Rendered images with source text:
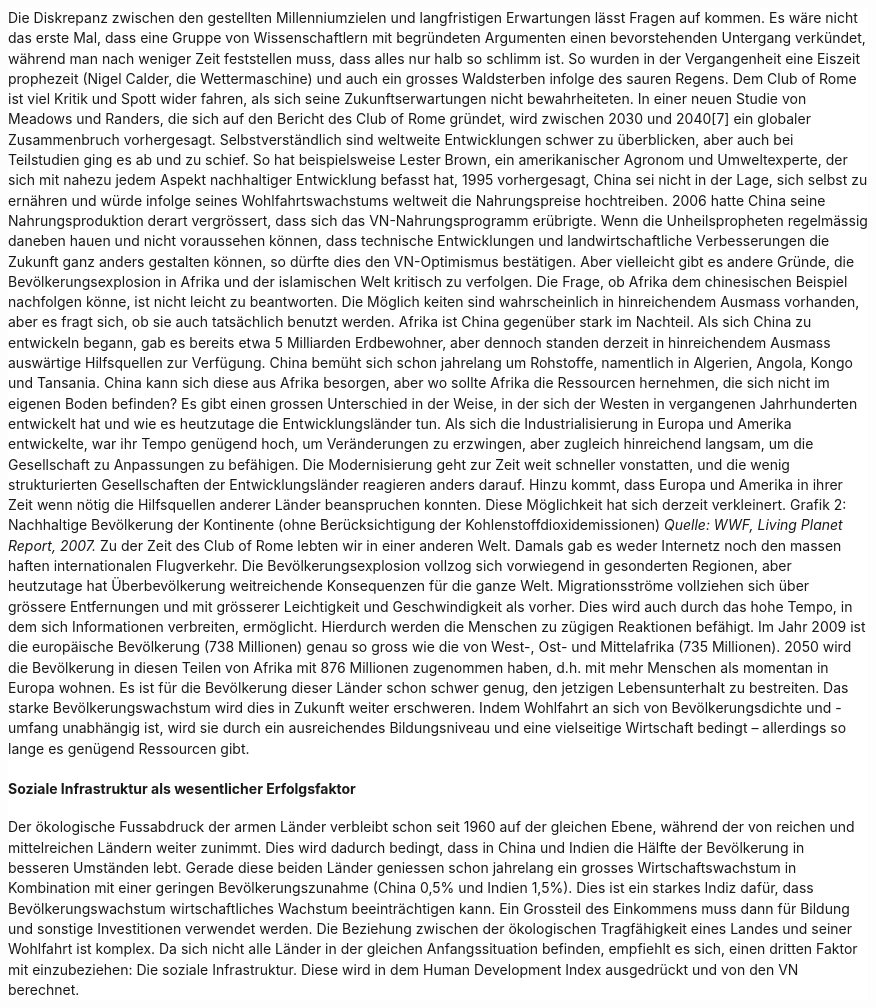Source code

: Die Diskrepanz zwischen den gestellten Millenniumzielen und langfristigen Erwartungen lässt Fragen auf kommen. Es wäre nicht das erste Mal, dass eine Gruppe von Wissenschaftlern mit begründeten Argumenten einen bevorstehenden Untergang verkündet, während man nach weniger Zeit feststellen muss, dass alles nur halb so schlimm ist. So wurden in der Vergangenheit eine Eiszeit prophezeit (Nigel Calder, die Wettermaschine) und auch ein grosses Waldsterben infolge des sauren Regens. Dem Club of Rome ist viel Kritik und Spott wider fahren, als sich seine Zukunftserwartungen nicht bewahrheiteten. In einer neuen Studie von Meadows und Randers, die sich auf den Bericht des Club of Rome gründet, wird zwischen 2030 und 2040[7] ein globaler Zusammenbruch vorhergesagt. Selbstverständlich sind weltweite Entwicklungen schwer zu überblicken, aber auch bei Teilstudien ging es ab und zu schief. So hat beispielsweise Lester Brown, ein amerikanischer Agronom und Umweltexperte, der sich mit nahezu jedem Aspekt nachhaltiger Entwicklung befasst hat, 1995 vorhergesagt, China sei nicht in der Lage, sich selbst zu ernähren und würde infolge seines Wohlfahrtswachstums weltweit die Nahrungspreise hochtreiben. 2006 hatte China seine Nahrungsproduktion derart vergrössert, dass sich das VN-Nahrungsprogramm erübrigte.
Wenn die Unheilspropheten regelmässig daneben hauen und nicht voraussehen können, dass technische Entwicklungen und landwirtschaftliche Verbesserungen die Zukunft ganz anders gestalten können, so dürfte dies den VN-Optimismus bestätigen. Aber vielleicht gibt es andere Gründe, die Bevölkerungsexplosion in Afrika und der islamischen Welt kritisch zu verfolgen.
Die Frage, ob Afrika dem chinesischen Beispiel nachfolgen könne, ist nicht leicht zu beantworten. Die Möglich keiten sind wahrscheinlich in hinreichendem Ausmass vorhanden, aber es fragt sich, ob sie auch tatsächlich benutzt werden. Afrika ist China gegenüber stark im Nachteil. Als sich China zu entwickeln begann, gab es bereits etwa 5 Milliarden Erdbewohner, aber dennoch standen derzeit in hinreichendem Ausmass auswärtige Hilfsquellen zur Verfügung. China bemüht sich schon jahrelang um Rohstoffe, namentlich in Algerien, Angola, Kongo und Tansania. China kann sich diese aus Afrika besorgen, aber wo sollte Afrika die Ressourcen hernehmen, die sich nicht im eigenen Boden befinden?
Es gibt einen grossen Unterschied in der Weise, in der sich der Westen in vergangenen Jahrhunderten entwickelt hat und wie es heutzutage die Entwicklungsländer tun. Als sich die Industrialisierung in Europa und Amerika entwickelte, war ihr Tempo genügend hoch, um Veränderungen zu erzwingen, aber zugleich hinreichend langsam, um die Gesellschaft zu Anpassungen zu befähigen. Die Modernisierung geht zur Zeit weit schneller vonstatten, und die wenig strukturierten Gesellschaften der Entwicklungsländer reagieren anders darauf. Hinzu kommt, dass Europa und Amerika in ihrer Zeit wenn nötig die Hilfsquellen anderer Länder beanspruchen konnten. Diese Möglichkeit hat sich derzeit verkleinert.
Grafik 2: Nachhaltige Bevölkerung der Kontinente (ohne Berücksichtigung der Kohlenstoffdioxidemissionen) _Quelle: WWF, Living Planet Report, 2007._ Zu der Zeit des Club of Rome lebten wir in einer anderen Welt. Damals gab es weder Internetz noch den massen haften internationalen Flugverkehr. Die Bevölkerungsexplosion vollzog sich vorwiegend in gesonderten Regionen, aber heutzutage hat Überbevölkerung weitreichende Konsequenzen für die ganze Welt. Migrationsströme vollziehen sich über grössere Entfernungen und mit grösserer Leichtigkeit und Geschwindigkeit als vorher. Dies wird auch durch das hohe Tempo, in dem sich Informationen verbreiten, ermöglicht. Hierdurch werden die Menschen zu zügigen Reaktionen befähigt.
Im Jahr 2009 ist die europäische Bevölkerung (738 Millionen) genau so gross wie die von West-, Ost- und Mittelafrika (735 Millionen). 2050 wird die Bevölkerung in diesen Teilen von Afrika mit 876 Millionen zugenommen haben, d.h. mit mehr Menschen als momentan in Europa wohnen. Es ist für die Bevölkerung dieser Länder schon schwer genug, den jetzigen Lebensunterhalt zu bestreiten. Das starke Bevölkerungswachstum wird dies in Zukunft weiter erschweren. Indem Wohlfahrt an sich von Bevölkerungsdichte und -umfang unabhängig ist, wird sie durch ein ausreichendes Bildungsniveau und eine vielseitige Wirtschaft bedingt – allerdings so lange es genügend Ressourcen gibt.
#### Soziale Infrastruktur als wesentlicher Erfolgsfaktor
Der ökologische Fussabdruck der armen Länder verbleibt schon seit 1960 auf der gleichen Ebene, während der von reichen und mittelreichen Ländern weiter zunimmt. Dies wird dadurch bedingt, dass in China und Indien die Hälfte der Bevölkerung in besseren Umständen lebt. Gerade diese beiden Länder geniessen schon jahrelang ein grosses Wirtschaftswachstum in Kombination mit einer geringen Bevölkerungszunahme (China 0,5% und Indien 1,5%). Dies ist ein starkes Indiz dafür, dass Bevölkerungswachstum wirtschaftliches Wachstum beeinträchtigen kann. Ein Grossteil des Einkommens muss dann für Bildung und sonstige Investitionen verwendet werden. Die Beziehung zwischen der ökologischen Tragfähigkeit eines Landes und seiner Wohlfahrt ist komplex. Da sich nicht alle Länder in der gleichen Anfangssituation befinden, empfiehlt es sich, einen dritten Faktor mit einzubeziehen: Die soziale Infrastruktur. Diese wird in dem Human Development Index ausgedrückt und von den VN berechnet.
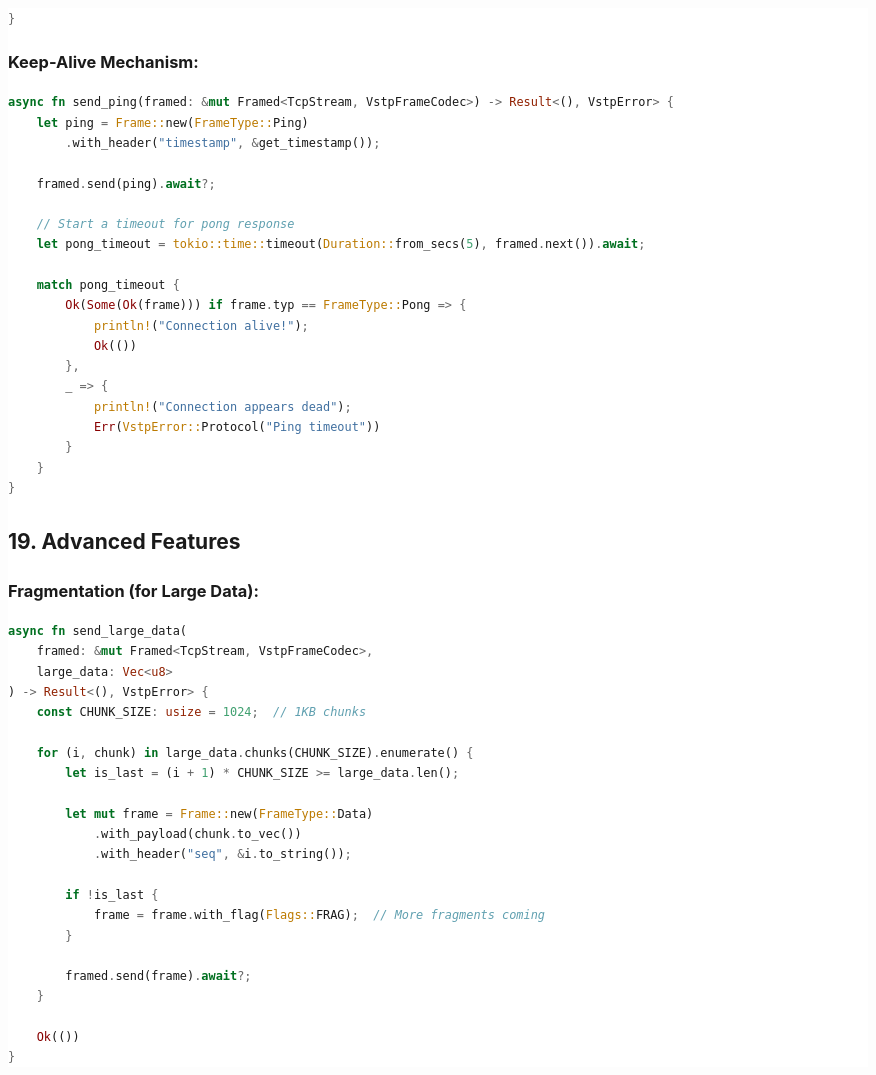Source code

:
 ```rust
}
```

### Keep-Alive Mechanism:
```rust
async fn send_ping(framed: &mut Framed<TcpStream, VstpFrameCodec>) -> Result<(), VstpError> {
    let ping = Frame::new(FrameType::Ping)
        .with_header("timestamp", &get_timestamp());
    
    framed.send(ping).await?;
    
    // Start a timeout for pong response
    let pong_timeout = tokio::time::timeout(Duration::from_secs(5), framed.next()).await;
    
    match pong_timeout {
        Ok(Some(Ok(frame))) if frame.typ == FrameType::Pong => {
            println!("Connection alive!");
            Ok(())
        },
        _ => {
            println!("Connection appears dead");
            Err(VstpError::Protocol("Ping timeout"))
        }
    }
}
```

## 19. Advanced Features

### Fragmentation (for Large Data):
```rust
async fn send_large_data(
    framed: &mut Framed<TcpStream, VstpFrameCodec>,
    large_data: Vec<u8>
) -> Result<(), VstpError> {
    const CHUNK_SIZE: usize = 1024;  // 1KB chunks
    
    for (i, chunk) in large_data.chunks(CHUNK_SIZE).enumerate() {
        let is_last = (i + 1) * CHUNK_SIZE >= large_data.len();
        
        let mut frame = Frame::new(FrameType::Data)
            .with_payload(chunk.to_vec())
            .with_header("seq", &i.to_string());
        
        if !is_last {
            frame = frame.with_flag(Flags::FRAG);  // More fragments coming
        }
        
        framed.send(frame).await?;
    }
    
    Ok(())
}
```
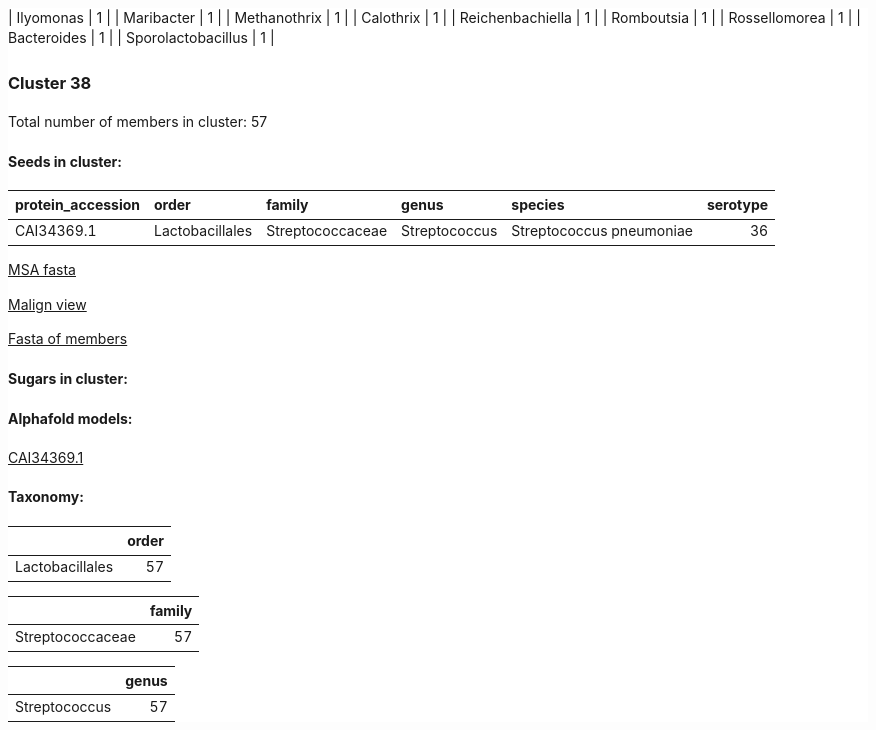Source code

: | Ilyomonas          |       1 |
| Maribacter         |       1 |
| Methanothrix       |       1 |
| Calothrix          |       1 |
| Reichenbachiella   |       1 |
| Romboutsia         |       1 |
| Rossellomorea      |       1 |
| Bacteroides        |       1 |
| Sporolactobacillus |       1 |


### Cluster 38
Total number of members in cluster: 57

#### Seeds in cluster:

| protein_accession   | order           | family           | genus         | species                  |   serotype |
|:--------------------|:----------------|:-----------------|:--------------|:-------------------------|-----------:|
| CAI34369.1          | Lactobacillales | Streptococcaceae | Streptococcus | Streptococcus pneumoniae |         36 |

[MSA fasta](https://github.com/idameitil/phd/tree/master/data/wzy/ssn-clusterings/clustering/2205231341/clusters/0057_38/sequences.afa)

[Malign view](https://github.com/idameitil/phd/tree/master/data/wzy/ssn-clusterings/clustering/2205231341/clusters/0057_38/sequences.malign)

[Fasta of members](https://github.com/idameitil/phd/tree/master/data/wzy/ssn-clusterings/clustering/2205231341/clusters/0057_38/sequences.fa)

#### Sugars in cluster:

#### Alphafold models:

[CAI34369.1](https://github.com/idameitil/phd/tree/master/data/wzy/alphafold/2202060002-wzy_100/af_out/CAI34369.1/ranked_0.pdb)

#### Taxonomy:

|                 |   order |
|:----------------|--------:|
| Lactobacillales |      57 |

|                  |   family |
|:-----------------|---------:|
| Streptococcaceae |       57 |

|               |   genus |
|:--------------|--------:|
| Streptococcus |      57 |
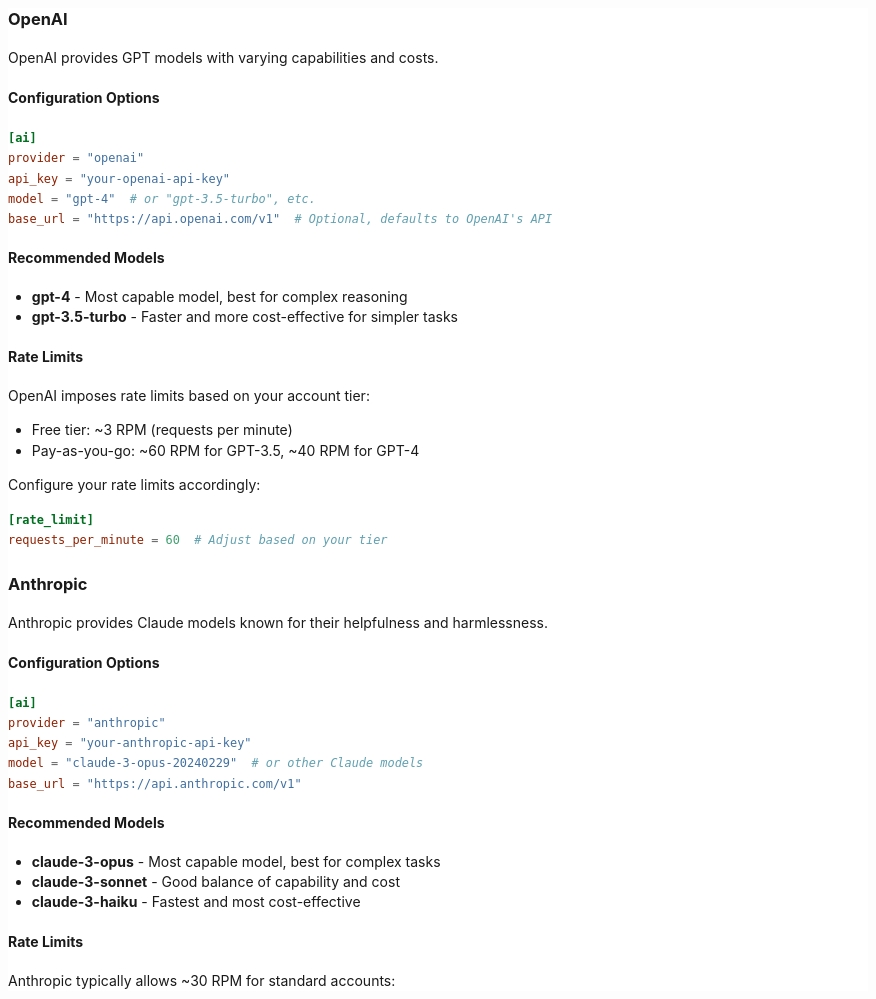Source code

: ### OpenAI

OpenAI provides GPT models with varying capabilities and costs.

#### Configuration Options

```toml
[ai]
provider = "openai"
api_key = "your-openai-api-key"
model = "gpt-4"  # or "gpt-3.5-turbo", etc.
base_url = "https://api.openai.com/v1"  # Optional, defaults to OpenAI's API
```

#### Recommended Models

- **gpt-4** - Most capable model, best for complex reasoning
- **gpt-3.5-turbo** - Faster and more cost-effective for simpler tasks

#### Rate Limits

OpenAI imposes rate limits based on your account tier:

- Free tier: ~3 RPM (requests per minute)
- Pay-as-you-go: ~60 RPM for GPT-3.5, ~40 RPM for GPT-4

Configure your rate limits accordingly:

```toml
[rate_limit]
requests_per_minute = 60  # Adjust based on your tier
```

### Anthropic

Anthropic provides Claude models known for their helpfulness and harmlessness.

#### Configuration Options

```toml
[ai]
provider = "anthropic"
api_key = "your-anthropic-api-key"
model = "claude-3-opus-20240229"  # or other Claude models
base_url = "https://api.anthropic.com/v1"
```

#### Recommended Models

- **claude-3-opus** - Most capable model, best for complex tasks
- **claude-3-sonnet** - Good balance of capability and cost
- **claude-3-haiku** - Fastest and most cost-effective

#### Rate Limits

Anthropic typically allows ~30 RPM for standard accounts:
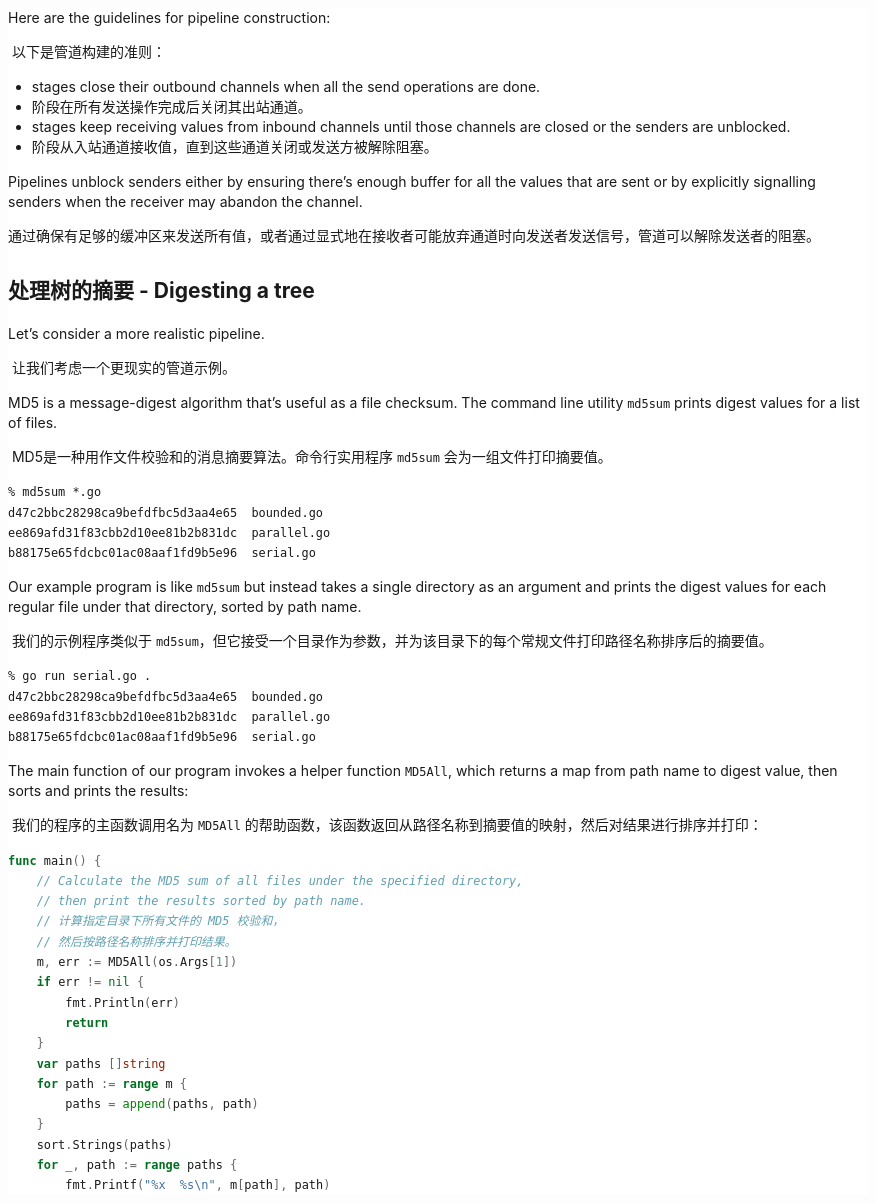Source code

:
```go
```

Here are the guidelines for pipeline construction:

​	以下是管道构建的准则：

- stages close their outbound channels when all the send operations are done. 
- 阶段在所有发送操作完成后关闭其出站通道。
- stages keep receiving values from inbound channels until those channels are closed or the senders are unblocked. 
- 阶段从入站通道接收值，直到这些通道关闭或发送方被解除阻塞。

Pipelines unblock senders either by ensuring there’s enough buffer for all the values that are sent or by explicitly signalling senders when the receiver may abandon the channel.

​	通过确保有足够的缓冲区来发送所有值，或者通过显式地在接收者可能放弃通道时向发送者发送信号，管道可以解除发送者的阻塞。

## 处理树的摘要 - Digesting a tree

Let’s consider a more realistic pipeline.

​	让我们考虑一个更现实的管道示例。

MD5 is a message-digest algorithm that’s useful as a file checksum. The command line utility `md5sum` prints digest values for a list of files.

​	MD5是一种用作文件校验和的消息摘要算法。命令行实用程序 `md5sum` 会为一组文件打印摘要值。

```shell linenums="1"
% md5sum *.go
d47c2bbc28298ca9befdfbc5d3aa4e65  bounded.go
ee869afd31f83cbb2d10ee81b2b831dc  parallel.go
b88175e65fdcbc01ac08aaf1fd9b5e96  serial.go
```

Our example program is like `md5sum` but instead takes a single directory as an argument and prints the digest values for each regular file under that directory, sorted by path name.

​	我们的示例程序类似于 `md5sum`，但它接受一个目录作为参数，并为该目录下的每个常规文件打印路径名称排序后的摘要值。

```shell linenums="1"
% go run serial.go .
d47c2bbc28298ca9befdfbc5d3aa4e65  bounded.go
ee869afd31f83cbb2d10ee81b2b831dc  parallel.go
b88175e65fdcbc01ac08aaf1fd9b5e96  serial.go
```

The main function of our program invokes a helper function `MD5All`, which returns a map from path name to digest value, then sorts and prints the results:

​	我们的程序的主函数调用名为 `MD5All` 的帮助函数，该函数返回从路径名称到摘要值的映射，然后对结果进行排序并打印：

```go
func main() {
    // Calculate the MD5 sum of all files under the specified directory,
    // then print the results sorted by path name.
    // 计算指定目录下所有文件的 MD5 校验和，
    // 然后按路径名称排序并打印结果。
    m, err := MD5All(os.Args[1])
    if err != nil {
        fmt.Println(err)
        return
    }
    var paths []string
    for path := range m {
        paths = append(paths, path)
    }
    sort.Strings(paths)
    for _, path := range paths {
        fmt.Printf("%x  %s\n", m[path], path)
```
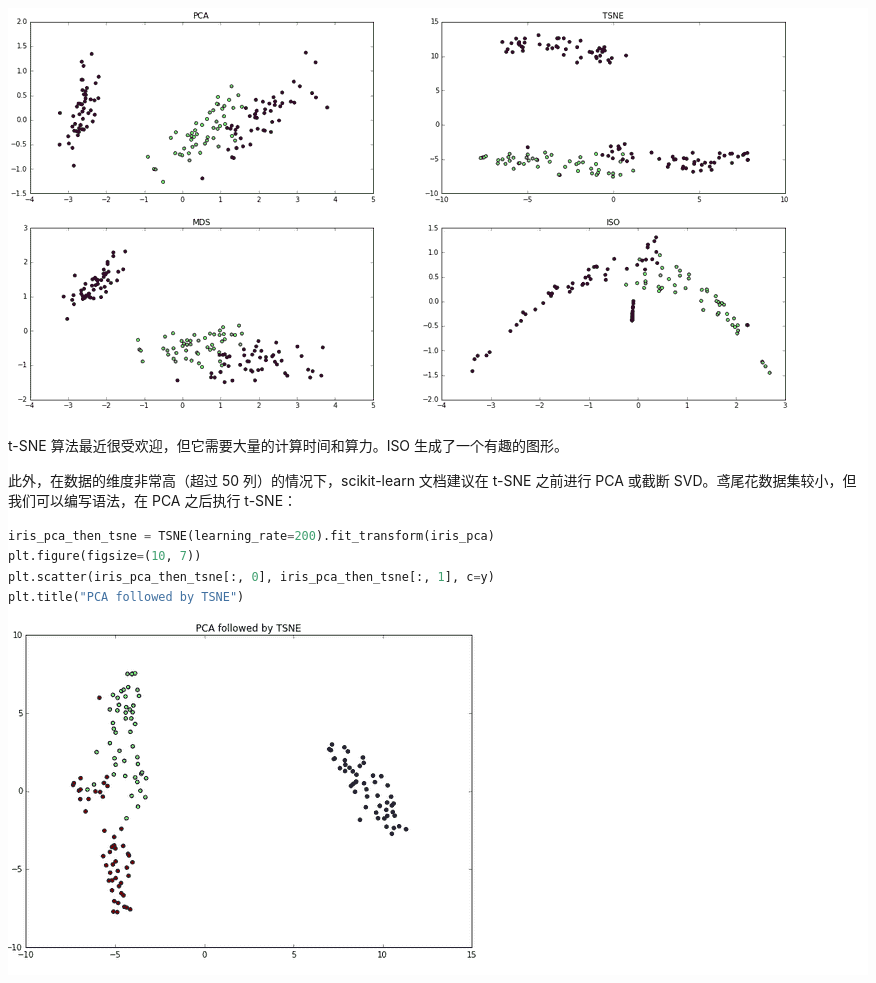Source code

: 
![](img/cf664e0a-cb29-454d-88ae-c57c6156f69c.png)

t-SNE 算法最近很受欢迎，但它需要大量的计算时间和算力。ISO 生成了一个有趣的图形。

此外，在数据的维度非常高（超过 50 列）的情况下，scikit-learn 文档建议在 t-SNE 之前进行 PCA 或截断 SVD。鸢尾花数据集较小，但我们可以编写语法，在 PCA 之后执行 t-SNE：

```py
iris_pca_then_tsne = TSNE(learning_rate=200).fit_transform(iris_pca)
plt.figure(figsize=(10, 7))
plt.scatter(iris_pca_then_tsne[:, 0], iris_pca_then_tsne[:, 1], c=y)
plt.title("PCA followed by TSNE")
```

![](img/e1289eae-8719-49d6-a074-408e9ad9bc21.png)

Exercise instructions: Find every line of the data that includes the string "TcpStream". Copy each of those lines.

Output of the task:
async fn send_ping(framed: &mut Framed<TcpStream, VstpFrameCodec>) -> Result<(), VstpError> {
    framed: &mut Framed<TcpStream, VstpFrameCodec>,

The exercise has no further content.